* BEGIN Records shown *
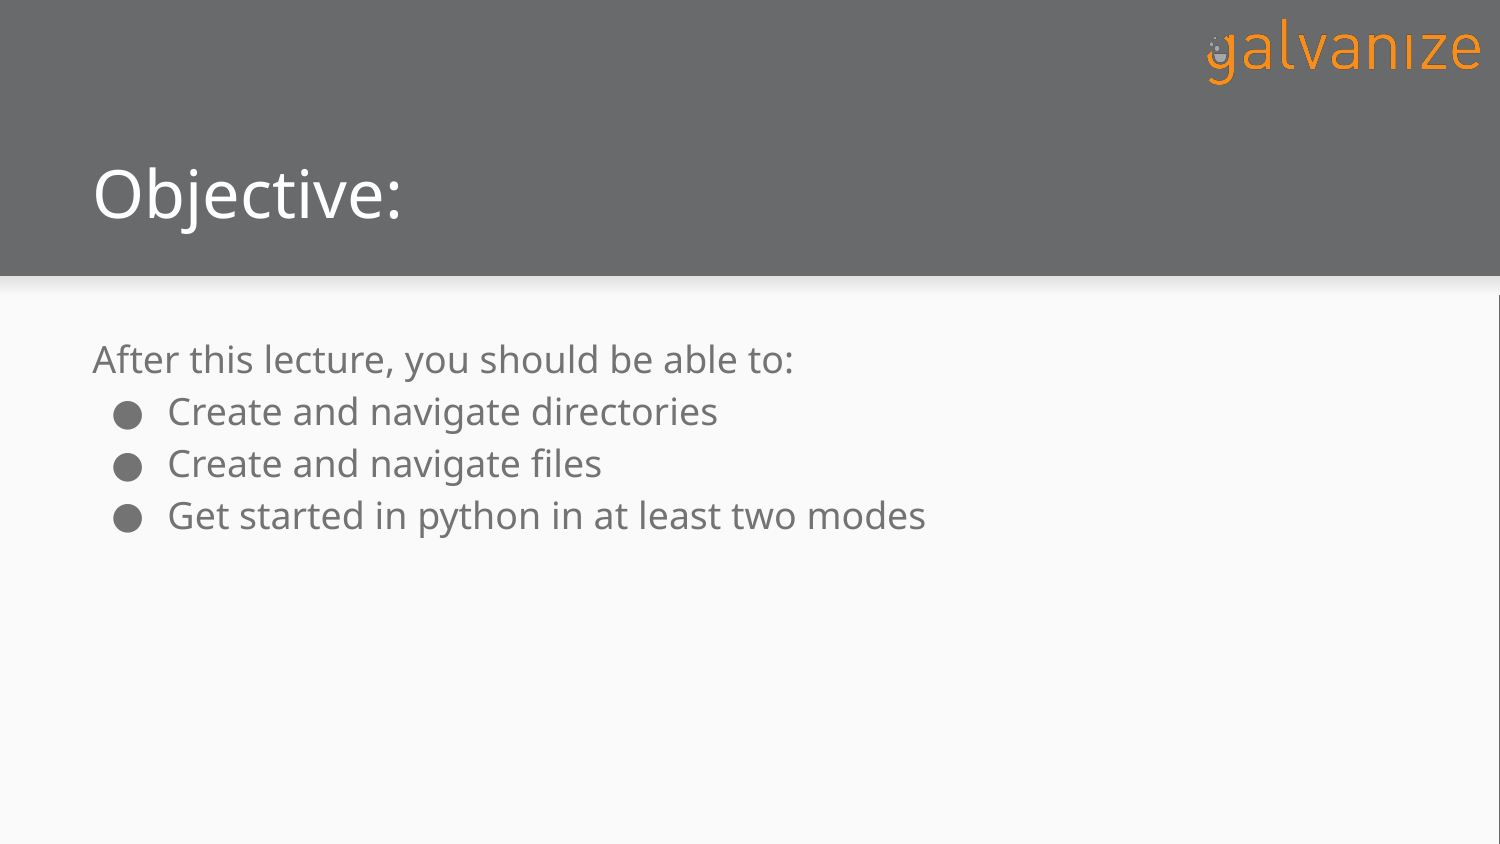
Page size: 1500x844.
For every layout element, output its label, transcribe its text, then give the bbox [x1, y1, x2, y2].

title Objective: [77, 121, 1427, 248]
picture [1207, 19, 1480, 85]
list After this lecture, you should be able to: Create and navigate directories Create and navigate files Get started in python in at least two modes [77, 314, 1427, 760]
* END Records shown *
## Work required:
Copy every line of the items above word for word, leaving out the pictures.

## Solution to this exercise:
Page size: 1500x844.
For every layout element, output its label, transcribe its text, then give the bbox [x1, y1, x2, y2].

title Objective: [77, 121, 1427, 248]
picture [1207, 19, 1480, 85]
list After this lecture, you should be able to: Create and navigate directories Create and navigate files Get started in python in at least two modes [77, 314, 1427, 760]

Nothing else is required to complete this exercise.